Kegel exercises or pelvic floor exercises are the main treatment for stress incontinence. These exercises are designed to strengthen the muscles that support the bladder, uterus (womb) and rectum. Pelvic floor exercises also help if you are doing bladder training.
Kegels are a mainstay of incontinence therapy. Women with stress incontinence who consistently do Kegel exercises experience a 70% improvement in symptoms, and experts believe building these muscles may also help with urge incontinence. Kegels work by thickening the muscles that hold your bladder, urethra and other organs in place.
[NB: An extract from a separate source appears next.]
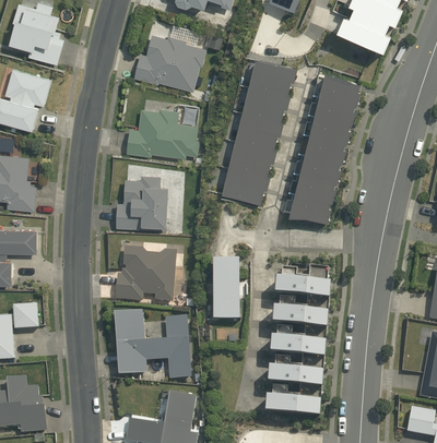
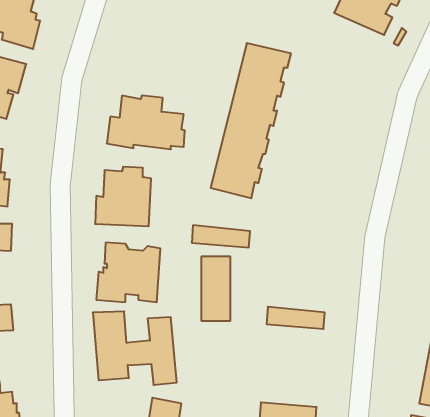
building: [131,34,204,92] -> none
building: [290,72,363,221] -> none
building: [276,276,331,297] -> [192,225,250,247]
building: [272,335,327,356] -> none
building: [269,366,324,385] -> none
If you’re just starting out with pelvic floor exercises, ease yourself in gently and try contracting your pelvic-floor muscles for five seconds, and then relax them for five seconds, repeat this five times, 10 to 20 times a day.
For those with urge incontinence, bladder training may help. With this form of behaviour therapy, you make yourself wait when you feel the urge to urinate, gradually increasing the intervals between bathroom trips. It can also be a good idea to keep a bladder diary to keep track of your progress.
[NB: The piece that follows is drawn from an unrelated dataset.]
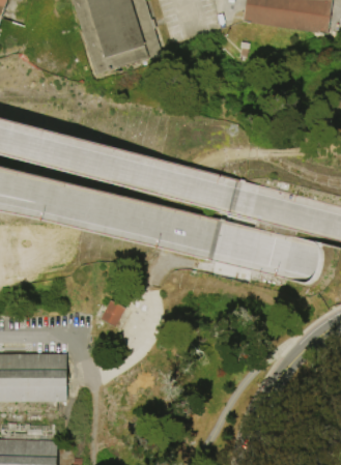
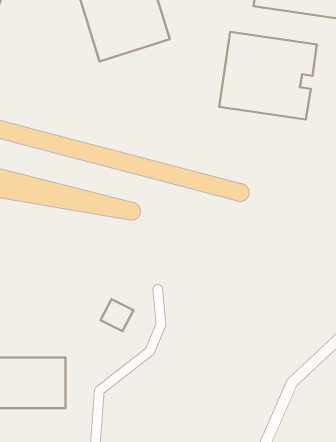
building: none -> [219,32,317,119]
Vaginal pessary is a flexible silicone ring inserted into your vagina where it pushes up on the vaginal wall and urethra to help support the bladder and uterus. A doctor or nurse can fit one for you, but you’ll need regular check-ups to make sure it doesn't irritate your vagina.
Electrical stimulation is a painless process that involves delivering gentle volts of electricity, through a vaginal probe to activate and strengthen pelvic-floor muscles. Sometimes, (and used only for urge incontinence), a device is implanted under the skin of the upper buttock to stimulate the sacral nerve, which connects to the bladder and pelvic floor.
If things don’t improve with bladder training, there are some medications called antimuscarinics (also called anticholinergics) which your doctor may recommend.
Incontinence medications work by blocking certain nerve impulses to the bladder, which in turn relaxes the bladder muscle, thereby increasing the bladder’s capacity.
It works well if you take the medication in combination with the bladder training. A common plan is to try a course of medication for a month or so. If they help, you may be advised to continue for around six months and then stop the medication altogether to see how symptoms are without the medication.
By combining a course of medication with bladder training, the long-term outlook may be better and symptoms may be less likely to return when you stop the medication.